Lack of formal procurement practice is causing growing pains for UK mid-sized businesses
- 01 Jun 2017
Research shows that procurement is not keeping pace with businesses’ plans for expansion
The UK’s mid-market businesses are being held back from their growth ambitions due to a lack of formal procurement practices, claims research from eProcurement software company, Medius. Processes such as sourcing new suppliers to expand supply chains are being hindered by slow or manual approaches, meaning that businesses are struggling to meet their plans for growth.
The independent research (with 200 senior managers from UK businesses with a £50m to £250m turnover) into their business growing pains shows that 83% of respondents think that their supplier base could not support their business’s future growth plans, while only 34% of organizations have a dedicated procurement function for managing purchasing.
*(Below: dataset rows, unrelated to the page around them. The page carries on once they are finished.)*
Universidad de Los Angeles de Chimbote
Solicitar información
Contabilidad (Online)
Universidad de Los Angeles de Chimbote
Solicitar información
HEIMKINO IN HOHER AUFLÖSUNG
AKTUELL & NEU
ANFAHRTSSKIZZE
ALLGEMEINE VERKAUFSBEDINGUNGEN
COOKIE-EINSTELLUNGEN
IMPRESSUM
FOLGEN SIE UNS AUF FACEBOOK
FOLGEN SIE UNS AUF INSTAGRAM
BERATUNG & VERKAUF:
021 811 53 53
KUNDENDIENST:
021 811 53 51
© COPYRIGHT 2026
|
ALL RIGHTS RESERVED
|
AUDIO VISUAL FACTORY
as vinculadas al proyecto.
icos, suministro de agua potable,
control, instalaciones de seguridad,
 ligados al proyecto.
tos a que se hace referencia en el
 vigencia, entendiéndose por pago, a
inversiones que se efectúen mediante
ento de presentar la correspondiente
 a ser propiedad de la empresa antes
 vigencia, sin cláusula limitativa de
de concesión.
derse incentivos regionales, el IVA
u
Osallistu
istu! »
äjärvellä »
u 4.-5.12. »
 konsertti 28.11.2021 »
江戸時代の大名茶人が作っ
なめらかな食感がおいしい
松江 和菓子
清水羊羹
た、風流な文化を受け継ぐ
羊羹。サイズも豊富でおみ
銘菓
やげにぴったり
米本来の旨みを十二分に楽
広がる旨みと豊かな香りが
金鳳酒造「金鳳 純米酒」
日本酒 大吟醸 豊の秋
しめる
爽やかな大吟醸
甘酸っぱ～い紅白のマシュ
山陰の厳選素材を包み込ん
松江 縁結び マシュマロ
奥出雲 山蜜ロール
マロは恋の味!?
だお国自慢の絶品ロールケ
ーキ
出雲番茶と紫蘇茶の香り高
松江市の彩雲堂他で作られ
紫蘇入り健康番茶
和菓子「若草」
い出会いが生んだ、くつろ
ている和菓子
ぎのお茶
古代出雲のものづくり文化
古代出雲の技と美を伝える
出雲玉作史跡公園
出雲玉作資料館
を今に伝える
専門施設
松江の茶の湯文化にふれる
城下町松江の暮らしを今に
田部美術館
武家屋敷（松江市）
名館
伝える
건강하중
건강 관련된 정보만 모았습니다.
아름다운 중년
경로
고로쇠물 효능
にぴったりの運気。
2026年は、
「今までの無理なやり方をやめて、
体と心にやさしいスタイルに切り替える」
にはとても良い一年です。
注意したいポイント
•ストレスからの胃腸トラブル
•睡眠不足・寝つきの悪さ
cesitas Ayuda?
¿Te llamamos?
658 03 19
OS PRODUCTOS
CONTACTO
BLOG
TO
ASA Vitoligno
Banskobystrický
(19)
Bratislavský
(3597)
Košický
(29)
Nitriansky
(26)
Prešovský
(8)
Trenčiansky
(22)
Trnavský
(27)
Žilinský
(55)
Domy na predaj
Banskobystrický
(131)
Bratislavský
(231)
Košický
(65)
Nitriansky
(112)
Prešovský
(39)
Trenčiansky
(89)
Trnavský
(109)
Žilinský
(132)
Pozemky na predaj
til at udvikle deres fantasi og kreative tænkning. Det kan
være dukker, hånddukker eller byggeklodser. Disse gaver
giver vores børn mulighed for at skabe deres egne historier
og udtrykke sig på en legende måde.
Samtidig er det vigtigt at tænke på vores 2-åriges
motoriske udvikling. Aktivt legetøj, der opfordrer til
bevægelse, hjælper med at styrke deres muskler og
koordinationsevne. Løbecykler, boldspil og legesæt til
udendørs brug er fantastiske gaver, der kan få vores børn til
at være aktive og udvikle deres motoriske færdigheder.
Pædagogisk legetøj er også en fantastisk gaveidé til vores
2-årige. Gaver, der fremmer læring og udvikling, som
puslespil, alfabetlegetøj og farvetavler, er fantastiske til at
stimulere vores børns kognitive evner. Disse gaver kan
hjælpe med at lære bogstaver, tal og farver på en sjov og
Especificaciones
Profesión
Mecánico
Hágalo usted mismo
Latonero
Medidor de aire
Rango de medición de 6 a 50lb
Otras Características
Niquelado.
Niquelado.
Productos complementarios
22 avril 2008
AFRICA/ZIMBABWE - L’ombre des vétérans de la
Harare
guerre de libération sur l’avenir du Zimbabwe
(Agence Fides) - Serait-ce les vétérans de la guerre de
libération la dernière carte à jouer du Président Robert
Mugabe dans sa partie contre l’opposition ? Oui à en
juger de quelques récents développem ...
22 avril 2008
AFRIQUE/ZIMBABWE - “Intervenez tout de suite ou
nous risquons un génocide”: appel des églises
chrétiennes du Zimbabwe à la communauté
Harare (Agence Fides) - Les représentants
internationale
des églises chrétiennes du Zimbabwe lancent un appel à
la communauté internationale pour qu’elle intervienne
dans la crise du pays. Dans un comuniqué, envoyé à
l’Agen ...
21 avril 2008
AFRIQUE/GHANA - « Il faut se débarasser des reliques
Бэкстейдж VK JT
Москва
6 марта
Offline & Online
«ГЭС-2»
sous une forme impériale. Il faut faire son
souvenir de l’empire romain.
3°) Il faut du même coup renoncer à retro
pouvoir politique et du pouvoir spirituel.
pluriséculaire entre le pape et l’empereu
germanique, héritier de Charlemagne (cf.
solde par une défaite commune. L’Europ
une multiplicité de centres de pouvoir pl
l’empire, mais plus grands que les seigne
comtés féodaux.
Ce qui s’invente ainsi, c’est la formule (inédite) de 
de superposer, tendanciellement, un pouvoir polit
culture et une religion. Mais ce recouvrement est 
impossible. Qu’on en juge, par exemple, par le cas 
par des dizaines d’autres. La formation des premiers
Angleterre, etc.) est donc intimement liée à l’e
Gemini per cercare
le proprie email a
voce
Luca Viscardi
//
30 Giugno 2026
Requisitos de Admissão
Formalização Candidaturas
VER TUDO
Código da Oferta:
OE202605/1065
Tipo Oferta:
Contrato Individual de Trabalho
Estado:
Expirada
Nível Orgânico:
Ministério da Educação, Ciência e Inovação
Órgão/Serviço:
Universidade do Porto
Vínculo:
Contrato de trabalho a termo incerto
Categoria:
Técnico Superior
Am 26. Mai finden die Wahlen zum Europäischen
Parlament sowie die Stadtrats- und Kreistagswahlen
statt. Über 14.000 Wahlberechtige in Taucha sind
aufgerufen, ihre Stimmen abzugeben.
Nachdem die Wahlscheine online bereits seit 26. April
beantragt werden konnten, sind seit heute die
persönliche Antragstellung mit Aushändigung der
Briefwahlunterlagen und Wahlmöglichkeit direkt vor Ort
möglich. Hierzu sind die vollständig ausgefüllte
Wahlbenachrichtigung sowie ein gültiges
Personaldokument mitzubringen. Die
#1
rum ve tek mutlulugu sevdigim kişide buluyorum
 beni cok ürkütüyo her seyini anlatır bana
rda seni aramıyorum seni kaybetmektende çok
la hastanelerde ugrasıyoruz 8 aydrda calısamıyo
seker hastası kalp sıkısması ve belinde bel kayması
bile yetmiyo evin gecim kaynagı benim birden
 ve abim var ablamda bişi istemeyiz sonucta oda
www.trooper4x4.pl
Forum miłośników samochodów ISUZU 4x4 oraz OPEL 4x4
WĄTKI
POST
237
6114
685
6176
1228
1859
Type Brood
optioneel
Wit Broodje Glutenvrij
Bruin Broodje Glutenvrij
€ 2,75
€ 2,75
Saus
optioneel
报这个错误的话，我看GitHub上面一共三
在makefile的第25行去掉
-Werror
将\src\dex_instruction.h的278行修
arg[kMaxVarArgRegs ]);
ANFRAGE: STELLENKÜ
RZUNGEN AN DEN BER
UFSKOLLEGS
Other supplier management issues are also being blamed for thwarting many organization’s expansion plans, with 79% claiming that they are not driving an innovation culture within the supply chain. Also, 83% said they don’t really challenge their suppliers adequately on cost and performance.
When it comes to procurement, a massive 84% claim that as their businesses have scaled organically, they’ve simply outgrown their ‘home grown’ processes. In addition 75% claim that their technology is not sufficiently enabled for a business of their size, while at 37% over a third are held back by manual ordering and payment processes.
Other procurement challenges that the UK’s mid-market appear to be struggling with include: getting a better grip on costs and spend for 49%; managing suppliers more effectively for 44%; the cost of invoice processing for 42%; ensuring POs are issued for 41%; and also making sure valid contracts are in place with key suppliers for 36%.
Paul Ellis, Product Officer, Medius said, “It’s clear that these mid-market organizations have real aspirations for growth, as 92% have strategies which go beyond ‘organic’ growth. However, many are being held back by the limitations of their supply chains and procurement’s lack of formal processes.
“Our survey respondents all seem to have some form of procurement control in place, but roughly only a third have a dedicated procurement function for both managing purchasing and dealing with supplier sourcing - with finance or other departments more likely to be controlling these practices.
“It’s time for businesses to see the bigger picture and that without the tools to automate and optimize many of the responsibilities that fall to procurement, they will remain unable to scale to meet the demands of the business.
“Three-quarters of respondents are yet to embrace the technology they need to optimize so many important procurement functions. This represents a great opportunity for those businesses to drive much greater value within their organizations by utilizing procurement tools that are now available and get the right foundations in place to support business growth and procurement.”